● **Task goal**
Write out the lines of the material below as a numbered list, leaving out blank lines and pictures.

● **Data extracts**
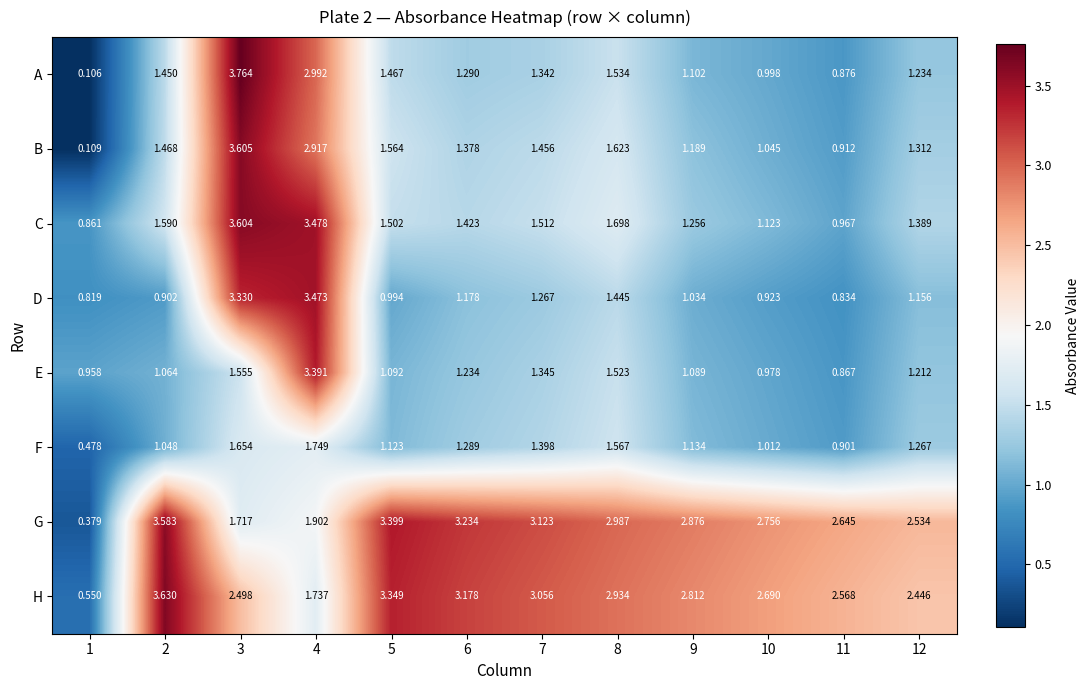

Rank the series at 5 from highest to lowest value.

G, H, B, C, A, F, E, D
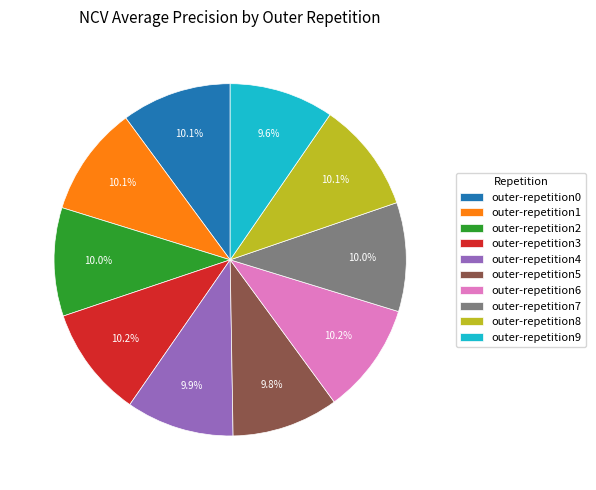

True or false: outer-repetition1 accounts for 10% of the total.

True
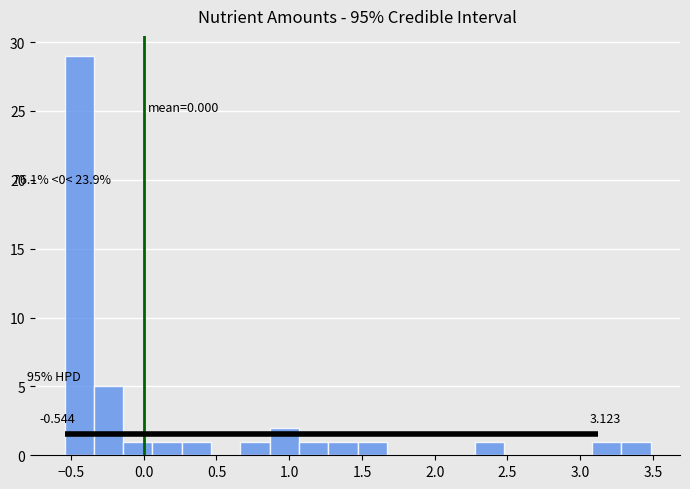

Over which range of the x-axis is the bar tallest?

-0.55 to -0.35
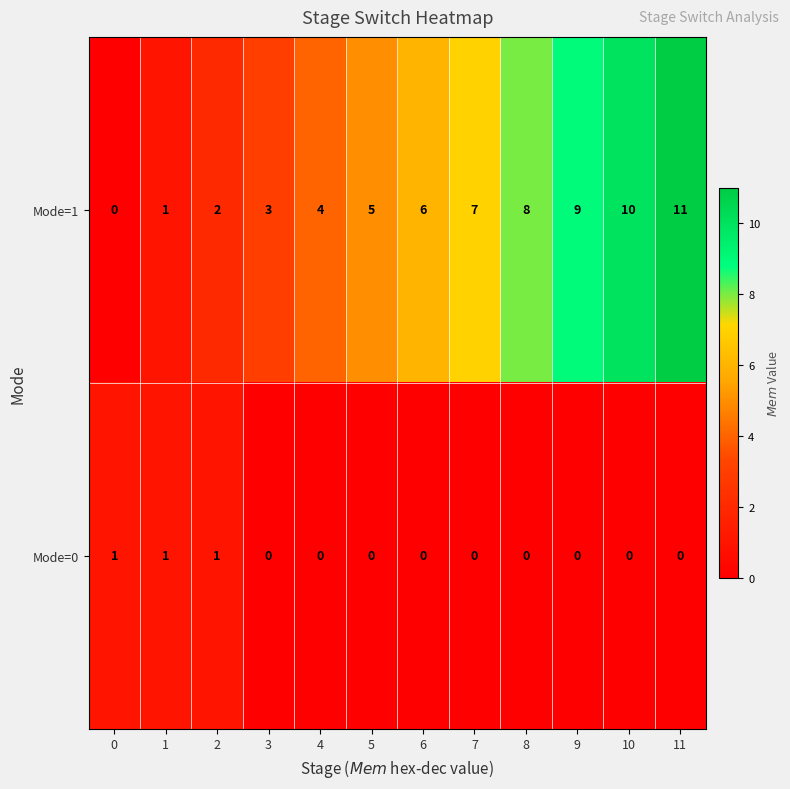

What is the difference between the Mode=1 values at 9 and 3?

6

● **Solution to this exercise**
1. Rank the series at 5 from highest to lowest value.
2. G, H, B, C, A, F, E, D
3. True or false: outer-repetition1 accounts for 10% of the total.
4. True
5. Over which range of the x-axis is the bar tallest?
6. -0.55 to -0.35
7. What is the difference between the Mode=1 values at 9 and 3?
8. 6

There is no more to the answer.